Max Howard carried with him an emotional cushion from a life well led – his confidence so absolute it was alluring. As though, simply by being at his side, just a little of that patina might rub off on her. As though, simply by sharing his bed and their mutual attraction, it made Anna herself a little more worthy of this gilded existence at Oxford University.

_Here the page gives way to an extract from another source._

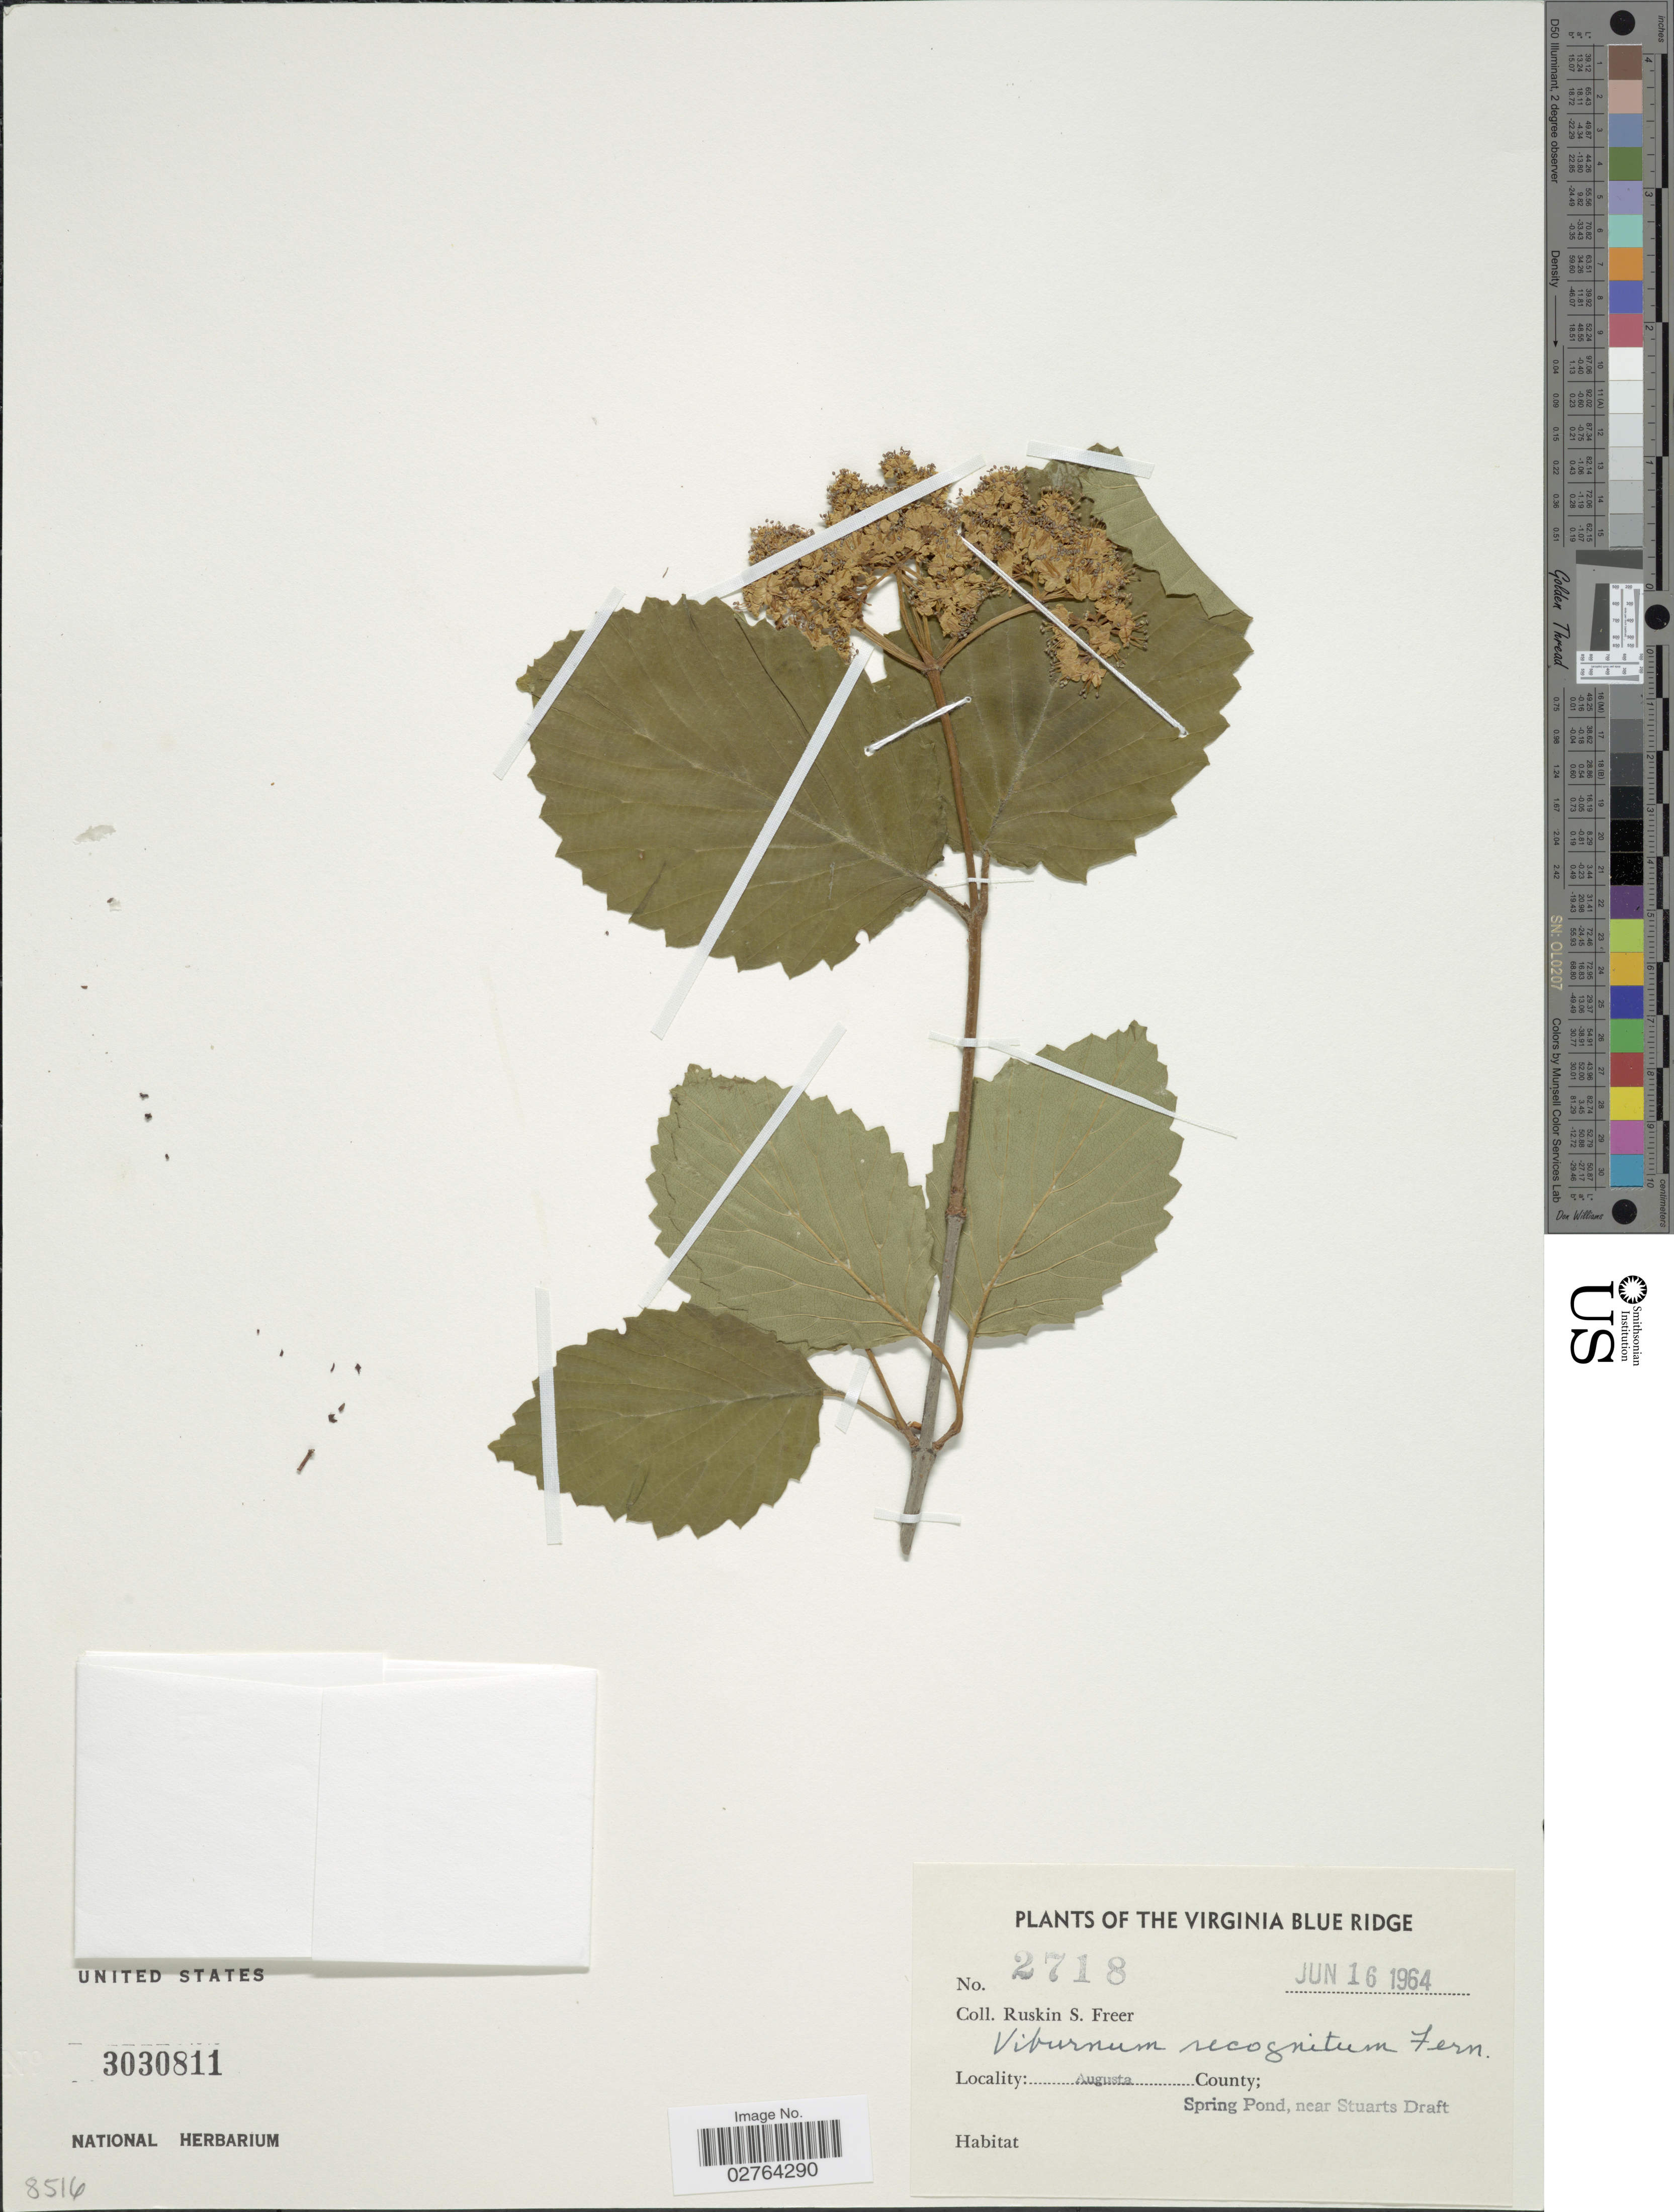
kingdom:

And even if this thought deeply offended her very sensibilities, it was nothing compared to the allure that Max Howard wore like a cloak of unshakeable belief.
Chapter 35
Oxford, 2008
Anna stood in the recess of her dormer window, her top floor bedroom feeling a little like the writer’s garret she had so often dreamed of, even if it did come with an avocado bathroom suite, generic magnolia walls and beige carpeting. This was her space – one of four bedrooms in this student terrace on the Cowley Road – and hers alone for the next two years.
Although, of course, should she choose to share…
She thought of Max, his occasional texts increasingly infrequent from the hotspots of Europe – cities, beaches, mountains – he certainly seemed to be making the most of his summer vacation. She thought of their last call, late at night, his clearly having knocked back one too many Stella Artois, and it still made her feel uncomfortable. She wasn’t a prude; she just didn’t feel okay about what he’d been asking her to do. Talking dirty to get him off in some anonymous hotel room didn’t feel right to her. The pretence of a loving relationship was wearing thin.
Somehow, over the course of the summer, working long hours and setting up the house with Kate, Max had receded from her thoughts. Without his very presence making her mind abdicate responsibility to her body, she struggled to remember what it was about him that made all rationale leave the building.
‘Can I come in?’ Kate said, tapping at the door and piling in with an armful of towels before Anna could even respond. ‘So, Mum says we should save our money f
or fun stuff, not domestic crap, and she’s given us these.’ She tossed the bale of soft, navy bath sheets and flannels and hand towels onto Anna’s bed. ‘Personally, I think it’s because she saw some beautiful cream ones in The White Company and wanted an excuse to update, but never look a gift horse in the mouth.’
Anna reached out to touch them, their sumptuous softness belying any attempt to write them off as hand-me-downs.
‘They’re from the guest bathroom, so I guess they haven’t been used much,’ Kate said, watching her face carefully.
‘Tell your mum I said a huge thank you,’ Anna said, despite the tiny demon on her shoulder stamping his feet and raging about not being a charity case. Yet. ‘They’re lovely.’
Kate visibly relaxed. ‘Cool. So that means we’ve got the kitchen and bathroom sorted, we can hit IKEA and get a desk each, maybe even a comfy chair to go with it – let’s face it, we’re going to be spending more time studying than anything else.’
‘Are we though?’ Anna smiled. Her stellar results at the end of the first year had not only brought her acclaim and confidence but a scholarship from her college towards this year’s expenses. She half wondered if she could dare to slack off a little, join a few societies, expand her horizons beyond the Bodleian.
‘Well, obviously, you’ll need to schedule in some shagging with that eejit Max,’ Kate teased her, still trying to keep an open mind about Anna’s boyfriend. ‘Just try and keep it down a bit, yeah. Who knows how sound travels in this house!’
Anna chucked her pillow at Kate’s head, laughing, feeling wonderfully, blissfully at peace with their new living arrangements. ‘I might dump him actually. Absence doesn’t always make the heart grow fonder, you know.’